Set problem = Copy out each line of the listing below that contains the string "pueden". Case counts.

↓↓↓

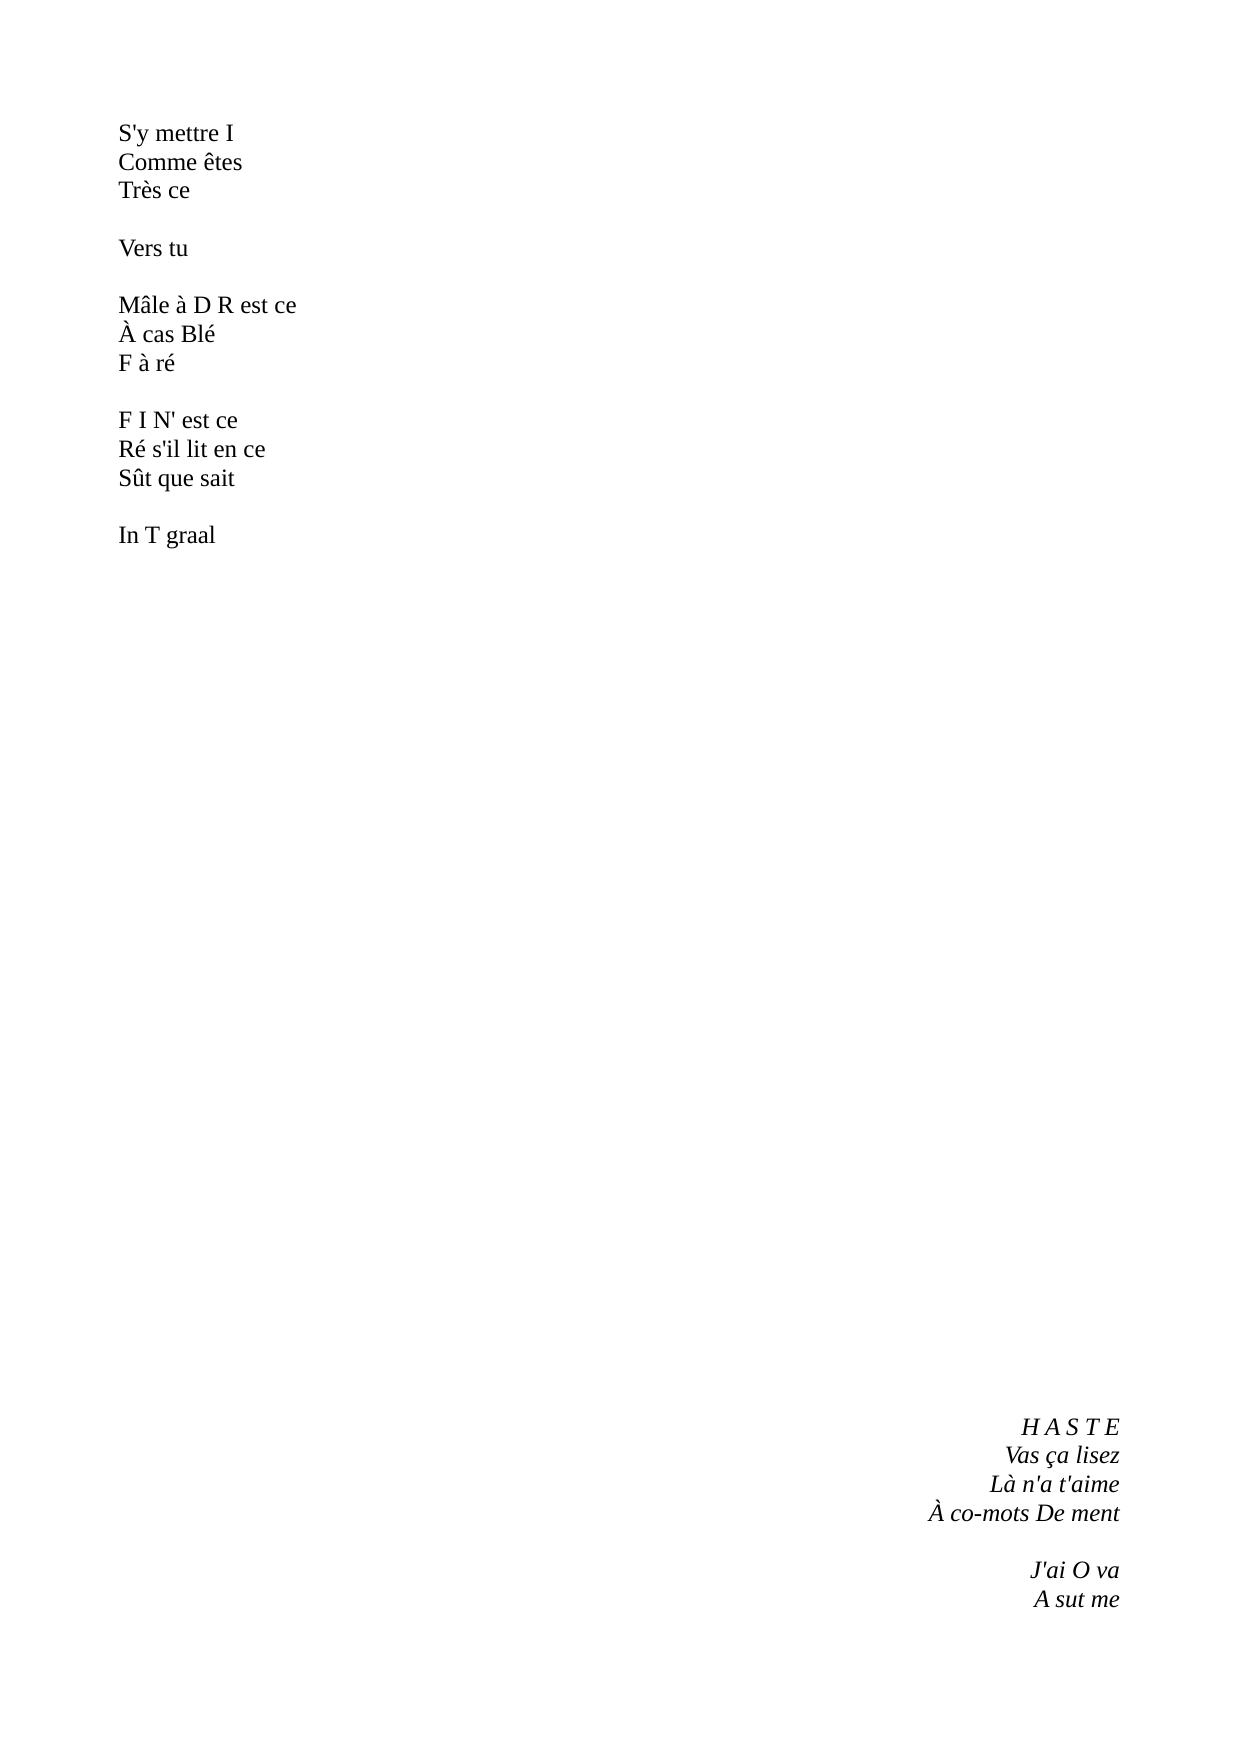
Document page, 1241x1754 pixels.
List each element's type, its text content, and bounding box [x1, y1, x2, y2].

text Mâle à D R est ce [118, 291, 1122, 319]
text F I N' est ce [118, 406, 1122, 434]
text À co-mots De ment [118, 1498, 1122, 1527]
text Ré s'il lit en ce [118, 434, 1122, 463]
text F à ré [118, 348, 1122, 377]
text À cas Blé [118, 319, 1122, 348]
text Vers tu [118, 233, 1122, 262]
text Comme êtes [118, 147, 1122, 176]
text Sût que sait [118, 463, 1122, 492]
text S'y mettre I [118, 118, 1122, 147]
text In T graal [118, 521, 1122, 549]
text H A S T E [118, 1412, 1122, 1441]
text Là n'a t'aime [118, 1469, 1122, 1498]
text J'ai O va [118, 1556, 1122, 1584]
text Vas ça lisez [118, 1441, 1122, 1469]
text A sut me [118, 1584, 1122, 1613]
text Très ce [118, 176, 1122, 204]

↑↑↑
↓↓↓

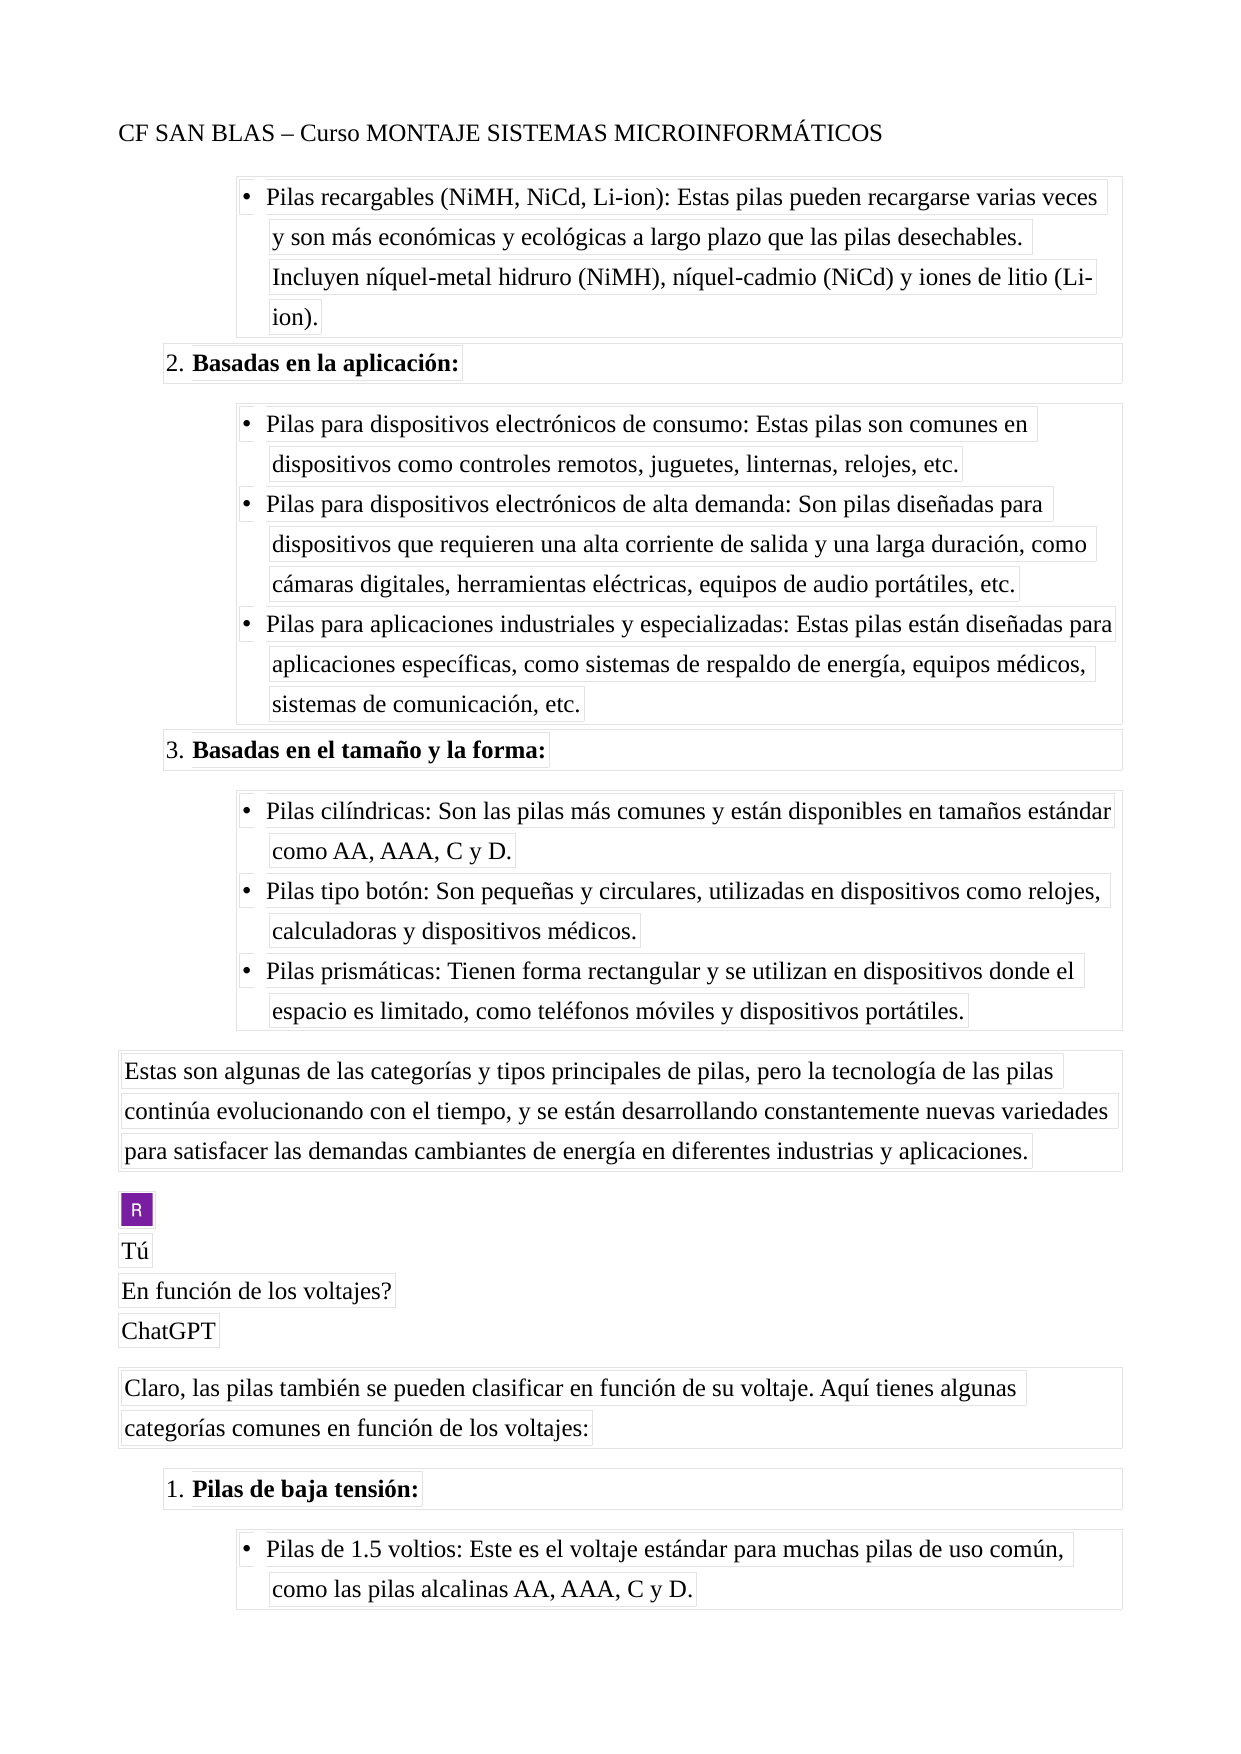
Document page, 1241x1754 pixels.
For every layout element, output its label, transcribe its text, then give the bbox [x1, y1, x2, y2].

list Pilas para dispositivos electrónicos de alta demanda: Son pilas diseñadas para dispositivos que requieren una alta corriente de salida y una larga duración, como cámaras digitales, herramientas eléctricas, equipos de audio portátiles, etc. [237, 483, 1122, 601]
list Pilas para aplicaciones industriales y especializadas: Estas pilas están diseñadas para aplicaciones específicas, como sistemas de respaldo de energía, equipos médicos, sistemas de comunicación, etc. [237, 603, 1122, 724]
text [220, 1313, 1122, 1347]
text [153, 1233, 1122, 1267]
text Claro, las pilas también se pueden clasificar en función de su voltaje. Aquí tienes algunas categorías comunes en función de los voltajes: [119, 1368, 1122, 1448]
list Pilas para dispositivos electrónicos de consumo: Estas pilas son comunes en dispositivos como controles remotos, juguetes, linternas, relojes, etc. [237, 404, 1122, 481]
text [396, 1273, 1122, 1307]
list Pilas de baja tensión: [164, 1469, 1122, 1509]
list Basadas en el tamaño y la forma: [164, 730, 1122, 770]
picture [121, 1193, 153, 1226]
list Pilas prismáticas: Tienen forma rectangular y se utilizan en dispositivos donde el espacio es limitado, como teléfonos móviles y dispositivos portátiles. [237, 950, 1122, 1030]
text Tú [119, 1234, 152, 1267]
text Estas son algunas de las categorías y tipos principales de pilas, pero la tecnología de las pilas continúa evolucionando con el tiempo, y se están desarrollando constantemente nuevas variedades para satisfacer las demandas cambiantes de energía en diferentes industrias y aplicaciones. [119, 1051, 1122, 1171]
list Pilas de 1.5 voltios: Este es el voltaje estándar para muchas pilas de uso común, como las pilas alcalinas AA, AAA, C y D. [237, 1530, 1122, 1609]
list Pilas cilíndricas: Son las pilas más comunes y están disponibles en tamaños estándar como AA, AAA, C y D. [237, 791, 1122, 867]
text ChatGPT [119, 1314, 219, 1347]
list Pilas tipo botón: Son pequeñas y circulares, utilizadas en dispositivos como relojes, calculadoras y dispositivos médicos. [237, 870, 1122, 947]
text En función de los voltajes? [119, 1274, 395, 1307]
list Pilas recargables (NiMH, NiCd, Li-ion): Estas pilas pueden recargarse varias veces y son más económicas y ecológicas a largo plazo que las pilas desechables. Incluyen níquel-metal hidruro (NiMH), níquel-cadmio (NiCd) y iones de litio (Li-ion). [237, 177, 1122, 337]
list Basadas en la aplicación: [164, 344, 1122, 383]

↑↑↑

Problem solution =
text Claro, las pilas también se pueden clasificar en función de su voltaje. Aquí tienes algunas categorías comunes en función de los voltajes: [119, 1368, 1122, 1448]
list Pilas recargables (NiMH, NiCd, Li-ion): Estas pilas pueden recargarse varias veces y son más económicas y ecológicas a largo plazo que las pilas desechables. Incluyen níquel-metal hidruro (NiMH), níquel-cadmio (NiCd) y iones de litio (Li-ion). [237, 177, 1122, 337]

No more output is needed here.